Ravitch shows that privatization and deregulation of schools solve no
problems. Charter schools choose their students in lotteries, then have the
freedom to exclude (or "counsel out") those who don't test well. Many do not
accept a fair share of students with disabilities and those who are English
language learners. The regular public schools, by contrast, have to educate
everyone. Meanwhile, many charter managers pay themselves handsomely for
their services.  Ravitch demonstrates that charters on average do not get
better results than regular public schools.
The currently fashionable idea that teachers should be evaluated by their
students' test scores, Ravitch finds, is wrongheaded. She explains that the
research for this proposition is deeply flawed. The main consequence of this
approach, now a keystone of the Obama administration education plan, will be
to drive good teachers out of public education.
Ravitch argues that what is at stake is nothing less than the future of
public education, especially in our urban districts. Every student should
have a solid, well-balanced education that prepares them for the future. A
democratic society, she concludes, needs a healthy, vibrant public education
system, with good public schools in every neighborhood. On our current
course, the schools will be privatized, deregulated, and turned over to
entrepreneurs. Based on a careful review of the evidence, Ravitch says that
this course of action is unlikely to improve American education.
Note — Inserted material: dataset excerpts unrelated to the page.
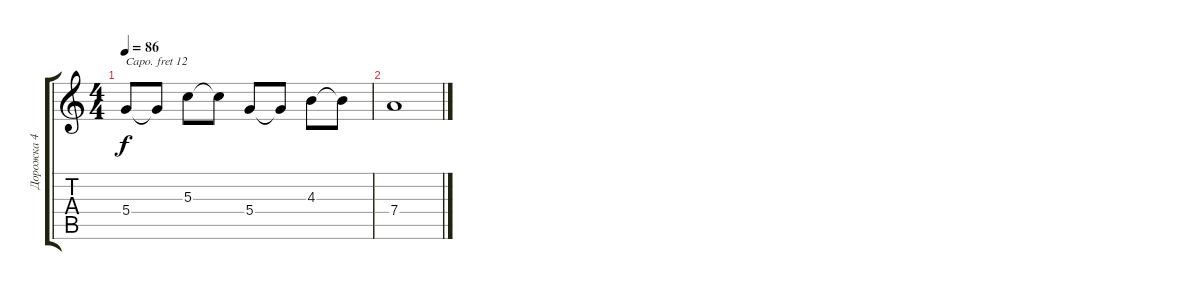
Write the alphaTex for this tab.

\track ("Дорожка 4" "Дорожка 4") {instrument cello}
\staff {score tabs}
\capo 12
\tuning (E4 B3 G3 D3 A2 E2) {hide}
\ts (4 4)
\tempo 86
\clef g2
\ks c
5.4.8{dy f} 5.4{t}.8 5.3.8 5.3{t}.8 5.4.8 5.4{t}.8 4.3.8 4.3{t}.8 |
7.4.1{volume 0}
This is a classic and riveting story of good intentions gone terribly wrong.

About Diane Ravitch:
"Ravitch, former assistant secretary of education with over 40 years of
experience in educational policy, provides an important and highly readable
examination of the educational system, how it fails to prepare students for
life after graduation, and how we can put it back on track. Ravitch was once
a passionate advocate for the conservative policies of testing and
accountability, school choice, privatization, and business-style management,
all of which she here powerfully shows leave students trained to take tests
but not prepared to participate in the 21st-century economy. Changes she
suggests include curricula that emphasize what students need to learn over
test scores, having professional educators rather than politicians, business
leaders, and philanthropists run the system, and using charter schools to
help students most in need instead of allowing them to siphon off the best
students from public schools. VERDICT: Anyone interested in education should
definitely read this accessible, riveting book."